The chapter is divided into seven geographic parts and one topical part: Glaciers of the Former Soviet Union (F–1), Glaciers of China (F–2), Glaciers of Afghanistan (F–3), Glaciers of Pakistan (F–4), Glaciers of India (F–5), Glaciers of Nepal (F–6), Glaciers of Bhutan (F–7), and the Paleoenvironmental Record Preserved in Middle-Latitude, High-Mountain Glaciers (F–8). Each geographic section describes the glacier extent during the 1970s and 1980s, the benchmark time period (1972–1981) of this volume, but has been updated to include more recent information.
Glaciers of the Former Soviet Union are located in the Russian Arctic and various mountain ranges of Russia and the Republics of Georgia, Kyrgyzstan, Tajikistan, and Kazakstun. The Glacier Inventory of the USSR and the World Atlas of Ice and Snow Resources recorded a total of 28,881 glaciers covering an area of 78,938 square kilometers (km2).
China includes many of the mountain-glacier systems of the world including the Himalaya, Karakorum, Tien Shan and Altay mountain ranges. The glaciers are widely scattered and cover an area of about 59,425 km2. The mountain glaciers may be classified as maritime, subcontinental or extreme continental.
In Afghanistan, more than 3,000 small glaciers occur in the Hindu Kush and Pamir mountains. Most glaciers occur on north-facing slopes shaded by mountain peaks and on east and southeast slopes that are shaded by monsoon clouds. The glaciers provide vital water resources to the region and cover an area of about 2,700 km2.
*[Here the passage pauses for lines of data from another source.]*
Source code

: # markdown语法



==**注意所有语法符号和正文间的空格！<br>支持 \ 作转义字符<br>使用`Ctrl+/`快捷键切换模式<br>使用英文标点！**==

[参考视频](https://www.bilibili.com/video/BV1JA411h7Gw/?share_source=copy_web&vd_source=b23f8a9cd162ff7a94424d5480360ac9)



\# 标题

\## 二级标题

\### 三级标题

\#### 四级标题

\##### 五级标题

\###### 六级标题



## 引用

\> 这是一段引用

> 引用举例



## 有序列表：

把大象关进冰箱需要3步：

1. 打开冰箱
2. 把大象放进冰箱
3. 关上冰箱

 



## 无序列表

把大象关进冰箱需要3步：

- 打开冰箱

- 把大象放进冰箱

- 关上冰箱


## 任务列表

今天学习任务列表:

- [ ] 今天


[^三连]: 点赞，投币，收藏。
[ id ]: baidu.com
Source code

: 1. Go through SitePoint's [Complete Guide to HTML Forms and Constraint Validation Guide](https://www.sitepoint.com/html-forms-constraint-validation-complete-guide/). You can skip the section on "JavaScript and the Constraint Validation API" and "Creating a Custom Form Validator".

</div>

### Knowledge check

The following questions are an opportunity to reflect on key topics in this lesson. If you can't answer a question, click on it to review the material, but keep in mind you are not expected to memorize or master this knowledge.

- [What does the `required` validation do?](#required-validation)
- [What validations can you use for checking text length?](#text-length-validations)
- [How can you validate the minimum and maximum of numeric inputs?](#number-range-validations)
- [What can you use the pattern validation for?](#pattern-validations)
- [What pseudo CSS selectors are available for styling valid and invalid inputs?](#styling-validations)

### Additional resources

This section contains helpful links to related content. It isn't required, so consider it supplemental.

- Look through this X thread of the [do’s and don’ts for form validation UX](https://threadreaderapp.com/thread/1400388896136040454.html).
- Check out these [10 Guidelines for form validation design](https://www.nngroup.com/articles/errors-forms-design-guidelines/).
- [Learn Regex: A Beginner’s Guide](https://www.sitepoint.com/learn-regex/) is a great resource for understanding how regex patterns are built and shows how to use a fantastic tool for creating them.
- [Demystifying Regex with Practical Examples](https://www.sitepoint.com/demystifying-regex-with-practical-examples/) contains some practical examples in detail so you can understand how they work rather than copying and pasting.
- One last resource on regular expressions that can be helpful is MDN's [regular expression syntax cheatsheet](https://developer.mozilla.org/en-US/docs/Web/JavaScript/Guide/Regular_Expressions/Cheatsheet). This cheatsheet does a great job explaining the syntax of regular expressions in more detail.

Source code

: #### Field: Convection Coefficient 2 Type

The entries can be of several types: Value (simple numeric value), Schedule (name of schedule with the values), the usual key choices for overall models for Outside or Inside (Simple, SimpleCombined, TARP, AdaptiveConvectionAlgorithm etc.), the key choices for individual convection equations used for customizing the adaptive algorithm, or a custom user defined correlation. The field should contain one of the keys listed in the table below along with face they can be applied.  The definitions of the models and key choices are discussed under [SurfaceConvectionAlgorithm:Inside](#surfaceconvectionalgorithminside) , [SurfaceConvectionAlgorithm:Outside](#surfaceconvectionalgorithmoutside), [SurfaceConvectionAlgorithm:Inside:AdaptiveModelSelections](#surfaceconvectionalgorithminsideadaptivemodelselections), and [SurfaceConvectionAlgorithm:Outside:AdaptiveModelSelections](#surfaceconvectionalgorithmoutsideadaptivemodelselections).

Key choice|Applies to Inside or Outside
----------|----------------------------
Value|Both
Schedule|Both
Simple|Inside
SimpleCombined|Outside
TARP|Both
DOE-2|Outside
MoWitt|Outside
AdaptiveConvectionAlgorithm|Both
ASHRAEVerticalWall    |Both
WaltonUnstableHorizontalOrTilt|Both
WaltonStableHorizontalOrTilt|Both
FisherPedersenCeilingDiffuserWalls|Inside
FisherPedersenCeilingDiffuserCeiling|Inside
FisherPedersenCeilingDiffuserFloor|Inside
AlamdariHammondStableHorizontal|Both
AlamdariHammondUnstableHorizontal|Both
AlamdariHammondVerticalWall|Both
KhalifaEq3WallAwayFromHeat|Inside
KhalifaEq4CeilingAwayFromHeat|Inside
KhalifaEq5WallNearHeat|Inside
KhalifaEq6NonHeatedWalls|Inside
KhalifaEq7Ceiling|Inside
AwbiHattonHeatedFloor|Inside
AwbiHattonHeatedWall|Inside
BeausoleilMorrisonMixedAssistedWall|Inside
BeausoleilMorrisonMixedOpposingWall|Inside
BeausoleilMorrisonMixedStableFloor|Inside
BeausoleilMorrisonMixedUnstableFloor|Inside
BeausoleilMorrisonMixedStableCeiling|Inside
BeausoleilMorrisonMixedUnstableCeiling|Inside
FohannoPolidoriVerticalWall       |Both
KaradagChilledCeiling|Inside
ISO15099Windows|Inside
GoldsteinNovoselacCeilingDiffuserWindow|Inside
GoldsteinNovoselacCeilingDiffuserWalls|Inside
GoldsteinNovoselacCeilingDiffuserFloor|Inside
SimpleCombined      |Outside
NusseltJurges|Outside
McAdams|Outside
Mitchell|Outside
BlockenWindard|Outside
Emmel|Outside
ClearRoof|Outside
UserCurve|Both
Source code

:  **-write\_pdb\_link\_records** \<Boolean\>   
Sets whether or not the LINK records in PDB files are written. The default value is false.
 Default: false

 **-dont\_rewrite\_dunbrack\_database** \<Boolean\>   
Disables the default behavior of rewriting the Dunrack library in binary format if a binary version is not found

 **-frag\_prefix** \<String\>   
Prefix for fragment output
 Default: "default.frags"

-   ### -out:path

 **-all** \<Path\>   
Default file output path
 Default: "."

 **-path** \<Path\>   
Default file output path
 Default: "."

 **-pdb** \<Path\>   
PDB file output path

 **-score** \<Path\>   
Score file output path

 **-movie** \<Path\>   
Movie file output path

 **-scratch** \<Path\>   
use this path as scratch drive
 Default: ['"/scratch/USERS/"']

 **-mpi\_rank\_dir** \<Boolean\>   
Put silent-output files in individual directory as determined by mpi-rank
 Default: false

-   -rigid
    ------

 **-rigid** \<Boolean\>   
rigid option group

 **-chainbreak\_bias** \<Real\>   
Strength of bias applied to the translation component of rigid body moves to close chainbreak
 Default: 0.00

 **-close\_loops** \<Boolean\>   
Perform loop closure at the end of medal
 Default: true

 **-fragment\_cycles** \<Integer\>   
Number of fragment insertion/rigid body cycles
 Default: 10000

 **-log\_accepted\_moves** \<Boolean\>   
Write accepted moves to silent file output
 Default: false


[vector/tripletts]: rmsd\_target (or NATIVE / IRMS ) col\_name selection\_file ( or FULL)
Glaciers of northern Pakistan are some of the largest and longest mid-latitude glaciers on Earth. They are located in the Hindu Kush, Himalaya, and Karakoram mountains and cover an area of about 15,000 km2. Glaciers here are important for their role in providing water resources and their hazard potential.
The glaciers in India are located in the Himalaya and cover about 8,500 km2. The Himalaya contains one of the largest reservoirs of snow and ice outside the polar regions. The glaciers are a major source of fresh water and supply meltwater to all the rivers in northern India, thereby affecting the quality of life of millions of people.
In Nepal, the glaciers are located in the Himalaya as individual glaciers; the glacierized area covers about 5,324 km2. The region is the highest mountainous region on Earth and includes the Mt. Everest region.
Glaciers in the Bhutan Himalaya have a total area of about 1,317 km2. Many recent glacier studies are focused on glacier lakes that have the potential of generating dangerous glacier lake outburst floods.
Research on the glaciers of the middle-latitude, high-mountain glaciers of Asia has also focused on the information contained in the ice cores from the glaciers. This information helps in the reconstruction of paleoclimatic records, and the computer modeling of global climate change.